**原文节选**
※ ※ ※

Raft一致性算法伪码详解

State

/* Persistent state on all servers:
(Updated on stable storage before responding to RPCs)
*/
currentTerm                   //当前任期   
votedFor                      //当前任期的候选者编号，无则为null
log[]                         //日志条目

//Volatile state on all servers,所有服务器上维护
commitIndex             //已知的最高的可被提交的日志条目的索引，初始为0
lastApplied             //当前已提交给state machine执行的条目的索引，初始为0

//Volatile state on leaders:(Reinitialized after election)，只在leader节点上维护
nextIndex[]          //对于每一台服务器，下一条将要发给该服务器的条目的索引，初始为leader最后一条条目索引+1
matchIndex[]         //每一个服务器已知的最高的已复制的条目的索引，初始为0

RequestVote RPC

//Invoked by candidates to gather votes (§5.2).
Arguments:
term                      //候选者的term值
candidateId               //候选者的id
lastLogIndex              //候选者最新的日志索引
lastLogTerm               //候选者最新的日志所属的term

Results:
term 
voteGranted                //true表示投票给该candidate

Receiver implementation:
1. Reply false if term < currentTerm 
//这里投票给候选者的条件是要求候选者的日志至少比自身的要新，也就是要么lastLogIndex比自身最新的日志条目index要大。
//要么lastLogIndex和lastLogTerm都和自身最新的日志条目一致
//这里对选举的这种限制是为了保证安全性。确保commit的日志一定不会被重写。
2. If votedFor is null or candidateId, and candidate’s log is at least as up-to-date as receiver’s log, grant vote

AppendEntries RPC

//Invoked by leader to replicate log entries; also used as heartbeat
Arguments:
term                               //leader当前的term值
leaderId                           //follower在收到client request时，可以用该值转发给leader
prevLogIndex                       //上一条日志条目的索引
prevLogTerm                        //上一条日志条目的term
entries[]                          //日志条目，对于心跳包则该值为空，日志条目可以为多条
leaderCommit                       //leader服务器的commitIndex

Results:
term                          //当前任期
success                       //具体的判断如下

Receiver implementation:
//任期值比当前任期小，则该RPC已失效，或当前leader已变更
1. Reply false if term < currentTerm 
//不包含匹配prevLogTerm的prevLogIndex所对应的条目，通常该情况为节点挂掉一段时间，落后leader节点
//leader会重新发包含较早的prevLogTerm及prevLogIndex的RPC给该节点
2. Reply false if log doesn’t contain an entry at prevLogIndex whose term matches prevLogTerm 
// 以下均返回true
// 若日志条目已有内容与entries里的内容冲突，则删除已有及其后的条目
3. If an existing entry conflicts with a new one (same index but different terms), delete the existing entry and all that follow it 
// 将新的日志条目追加到日志中
4. Append any new entries not already in the log
//如果leaderCommit比自身commitIndex大，则更新自身的commitIndex为min(leaderCommit,当前最新日志条目索引)
5. If leaderCommit > commitIndex, set commitIndex = min(leaderCommit, index of last new entry)

InstallSnapshot RPC

//Invoked by leader to send chunks of a snapshot to a follower. Leaders always send chunks in order.

※ ※ ※

**材料问题**
A – 请将Raft伪码说明中从“5. If leaderCommit”到“chunks in order.”之间的文字（含首尾）逐字抄录。
B – 根据Raft伪码说明，RequestVote RPC的接收方为何只在候选者的日志至少与自身一样新时才投票？请用一至三句话说明。

**所附材料**
※ ※ ※

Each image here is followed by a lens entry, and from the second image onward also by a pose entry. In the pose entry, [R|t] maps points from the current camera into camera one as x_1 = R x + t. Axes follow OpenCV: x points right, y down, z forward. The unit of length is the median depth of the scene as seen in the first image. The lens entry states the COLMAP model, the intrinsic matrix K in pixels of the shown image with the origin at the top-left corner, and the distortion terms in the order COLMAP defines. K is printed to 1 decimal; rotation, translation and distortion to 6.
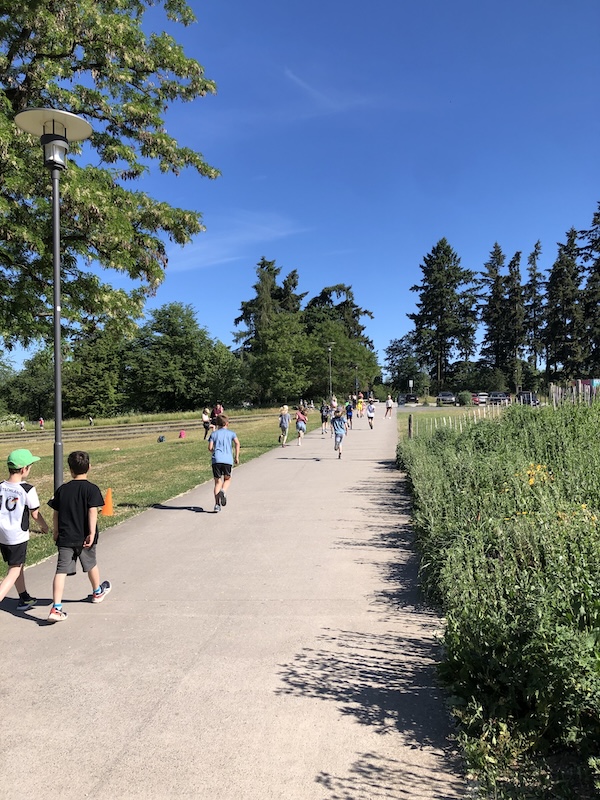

※ ※ ※

**逐项解答**
A –
5. If leaderCommit > commitIndex, set commitIndex = min(leaderCommit, index of last new entry)

InstallSnapshot RPC

//Invoked by leader to send chunks of a snapshot to a follower. Leaders always send chunks in order.

B – 这是对选举所加的限制，目的是保证安全性，确保已提交（commit）的日志一定不会被重写。